Tony O’Neill, chairman of the Agri-Food Strategy Board (AFSB), has announced the formation of a Supply Chain Forum to help Northern Ireland’s £5 billion agri-food industry develop responses to current business challenges.
The new forum will meet next month and will draw all parts of the supply chain - farmers’ bodies, processing organisations, banks and retailers - together to be better able to respond quickly and effectively to the requirements of marketplace. The forum has been developed by AFSB with support from Agriculture minister Michelle O’ Neill and will be chaired by Mr O’Neill.
Mr O’Neill, commenting on the initiative, said: “Virtually every sector of the farming industry here has been affected adversely by volatile market conditions over the past few months.
“Our industry continues to experience serious difficulties from the continuing impact of the Russian ban on dairy and other foods; weakening demand in a number of key markets, especially China, and others where purchasing power has been hit by tumbling oil prices; the global oversupply of milk; and weather conditions affecting crops such as potatoes, cereals and vegetables.
“The forum is in line with the principal recommendation in the Going for Growth Strategic Action that there should be widespread acceptance of the need for Growing a sustainable, profitable and integrated agri-food supply chain, focused on delivering the needs of the market.
“The first task of the new forum will be to foster a greater understanding of the roles and requirements of all the links in the chain especially the need to ensure our farmers are able to enjoy a decent living, to continue to invest in their farms and to support the food chain with quality products.
“The functioning of the supply chain has also been affected by inconsistent, short term pricing, much of which has been impacted by volatile commodity prices.

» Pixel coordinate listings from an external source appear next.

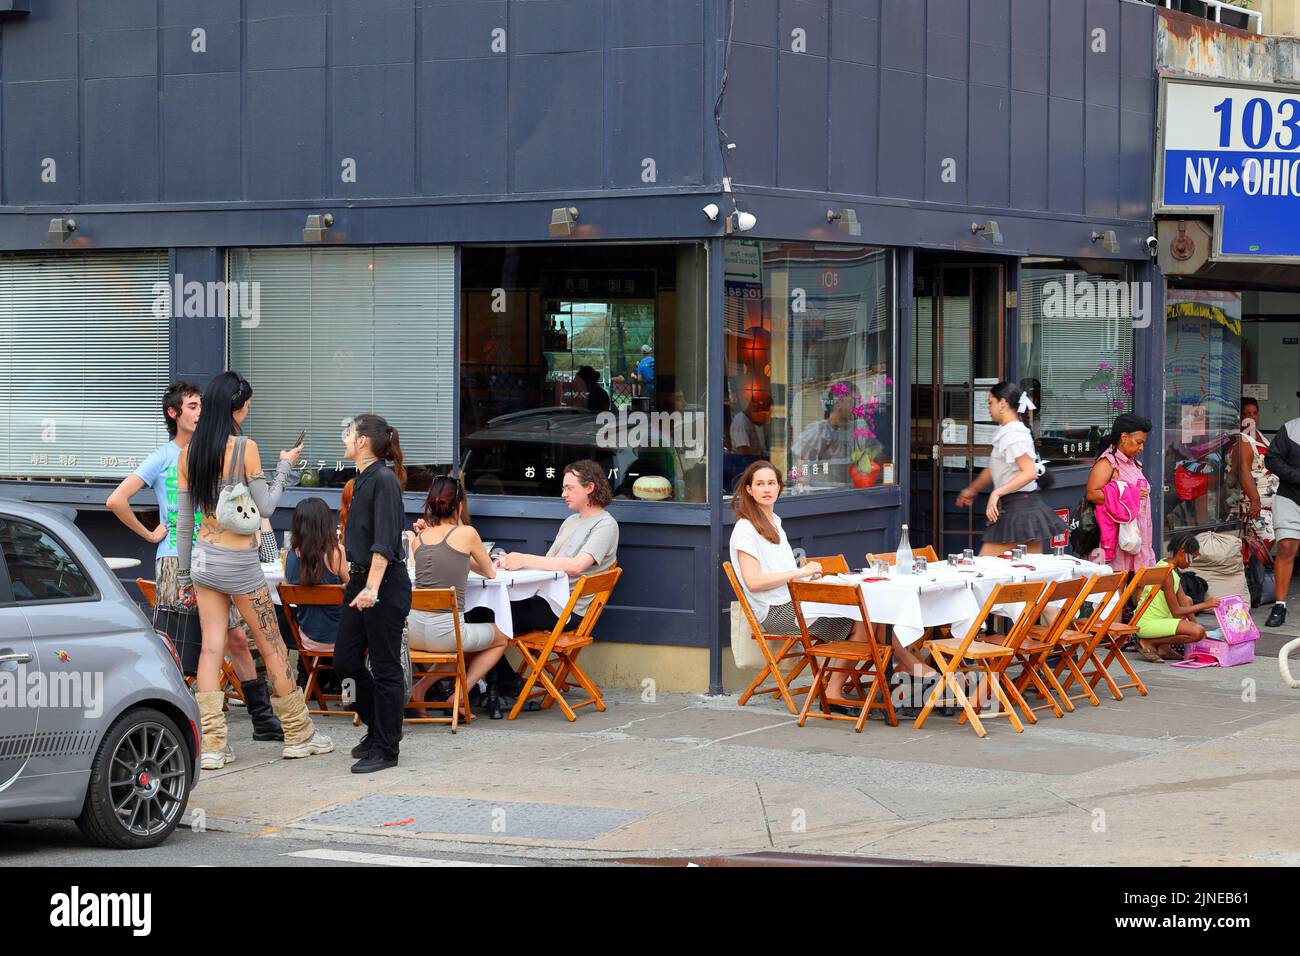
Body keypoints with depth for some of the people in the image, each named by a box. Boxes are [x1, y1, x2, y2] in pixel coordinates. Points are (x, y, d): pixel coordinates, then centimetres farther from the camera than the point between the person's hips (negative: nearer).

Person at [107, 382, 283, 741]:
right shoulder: (162, 458, -2)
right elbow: (116, 500, -9)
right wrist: (148, 534, -6)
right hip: (176, 563, -4)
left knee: (237, 638, 4)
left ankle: (263, 719, 11)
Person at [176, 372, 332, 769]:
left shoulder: (189, 453, 3)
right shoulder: (244, 447, -14)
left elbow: (184, 518, 7)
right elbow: (265, 506, -10)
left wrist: (185, 573, 14)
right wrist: (284, 467, 5)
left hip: (204, 556, 5)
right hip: (239, 561, -5)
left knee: (211, 648, 4)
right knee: (272, 648, 7)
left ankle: (212, 745, -1)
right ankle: (298, 735, 18)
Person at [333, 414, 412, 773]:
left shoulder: (384, 481, -15)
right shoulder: (361, 481, 14)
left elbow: (384, 541, -21)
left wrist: (372, 587, -27)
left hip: (385, 584, -9)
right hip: (360, 581, 9)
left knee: (385, 668, -1)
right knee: (345, 660, 11)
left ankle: (386, 748, 6)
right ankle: (377, 727, 27)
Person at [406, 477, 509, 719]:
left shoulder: (418, 539, 10)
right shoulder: (466, 533, -4)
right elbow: (490, 572, 13)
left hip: (413, 631, 5)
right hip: (445, 630, -5)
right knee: (501, 639, 25)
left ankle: (422, 688, 19)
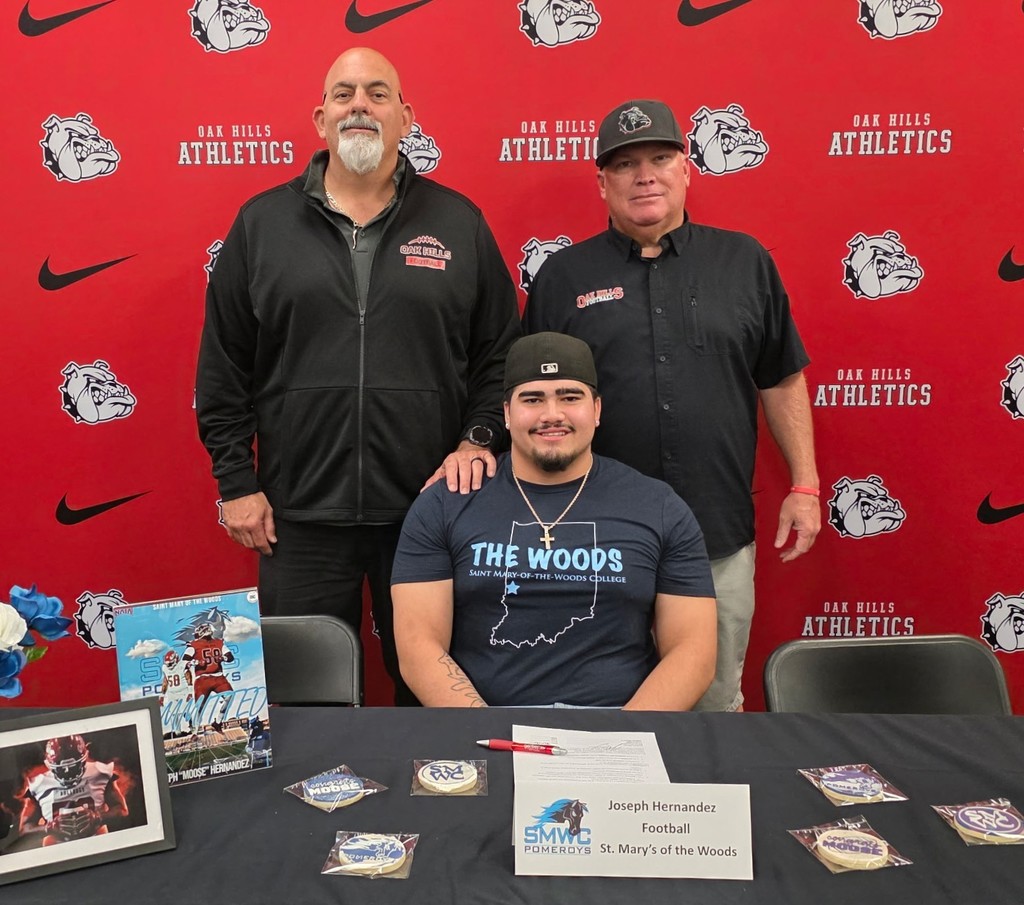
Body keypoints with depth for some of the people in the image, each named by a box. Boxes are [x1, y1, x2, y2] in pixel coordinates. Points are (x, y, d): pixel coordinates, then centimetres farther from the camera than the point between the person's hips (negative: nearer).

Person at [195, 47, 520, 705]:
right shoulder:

The impact of this environment means that each component part of the supply chain cannot plan ahead sustainably.
“This has a particular knock-on effect for producers. Selling food below the costs of production doesn’t make economic sense. What it does is to drive even the most efficient farmers to the wall. There needs to be much greater appreciation of farm issues right along the supply chain. Retailers are recognising increasingly that it is in their own interest to deliver a fair return for farmers - without producers, they have nothing to sell. And consumers have to recognise that the days of cheap food are drawing to a close.”
Other issues that forum will address include the need for consolidation within the industry in both primary production and processing, cash flow difficulties and credit for farmers, and financial instruments to reduce risk from market volatility such as futures markets for agricultural products, as well as market opportunities for new products and services that could be developed here.

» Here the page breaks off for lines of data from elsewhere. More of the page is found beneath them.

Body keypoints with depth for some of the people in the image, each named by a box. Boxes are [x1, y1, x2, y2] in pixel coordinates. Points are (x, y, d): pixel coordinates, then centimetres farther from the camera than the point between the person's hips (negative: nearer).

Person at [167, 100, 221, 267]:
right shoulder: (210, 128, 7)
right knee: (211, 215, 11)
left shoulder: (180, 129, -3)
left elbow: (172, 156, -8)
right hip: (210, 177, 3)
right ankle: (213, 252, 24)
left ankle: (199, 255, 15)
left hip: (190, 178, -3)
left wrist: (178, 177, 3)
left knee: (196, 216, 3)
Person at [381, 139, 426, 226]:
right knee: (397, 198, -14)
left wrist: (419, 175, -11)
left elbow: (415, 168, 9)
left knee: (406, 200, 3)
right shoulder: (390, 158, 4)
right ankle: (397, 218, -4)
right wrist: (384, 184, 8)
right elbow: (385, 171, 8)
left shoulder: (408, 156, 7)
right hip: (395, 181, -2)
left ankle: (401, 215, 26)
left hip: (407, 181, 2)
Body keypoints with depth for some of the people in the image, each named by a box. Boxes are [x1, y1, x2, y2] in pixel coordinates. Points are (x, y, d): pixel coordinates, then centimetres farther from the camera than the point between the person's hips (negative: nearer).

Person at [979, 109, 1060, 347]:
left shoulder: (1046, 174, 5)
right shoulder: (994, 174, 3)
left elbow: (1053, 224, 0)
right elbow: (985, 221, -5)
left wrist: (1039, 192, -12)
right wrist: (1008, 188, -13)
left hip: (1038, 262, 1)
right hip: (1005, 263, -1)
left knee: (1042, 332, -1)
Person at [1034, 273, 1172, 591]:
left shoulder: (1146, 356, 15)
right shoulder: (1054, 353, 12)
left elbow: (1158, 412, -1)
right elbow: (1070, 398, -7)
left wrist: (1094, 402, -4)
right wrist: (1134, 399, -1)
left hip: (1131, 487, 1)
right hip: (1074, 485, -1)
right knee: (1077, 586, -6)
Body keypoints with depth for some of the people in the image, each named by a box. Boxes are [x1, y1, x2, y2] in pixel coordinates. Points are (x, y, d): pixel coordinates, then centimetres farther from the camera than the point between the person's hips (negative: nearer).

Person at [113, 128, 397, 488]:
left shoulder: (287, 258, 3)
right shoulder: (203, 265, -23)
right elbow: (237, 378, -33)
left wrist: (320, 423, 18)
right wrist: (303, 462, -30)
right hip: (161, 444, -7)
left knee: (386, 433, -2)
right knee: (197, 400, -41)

“Market focus must be central to the forum’s discussions and recommendations,” he added.
How the newly formed industry led Northern Ireland Food Marketing Association, DARD and Invest NI can facilitate the process and the growth of the local industry through more effective market information and marketing programmes will feature on the agenda.
“A key challenge for these bodies will be to encourage and assist the industry to identify and exploit new markets for our products.
“Opportunities to grow our exports of food and agricultural produce continue to exist and will increase in both short and long terms. Drawing the supply chain together and co-ordinating actions will enable us to exploit global opportunities for the benefit of farmers, processors and the wider community.”
He said Going for Growth had tabled a series of realistic targets including a 60 per cent growth in sales to £7 billion and a 75 per cent increase in products sold outside Northern Ireland to £4.5 billion by 2020.
“The forum can help us achieve these targets by spearheading the development of a sustainable, profitable and integrated agri-food supply chain, that’s focused on delivering the needs of the market.”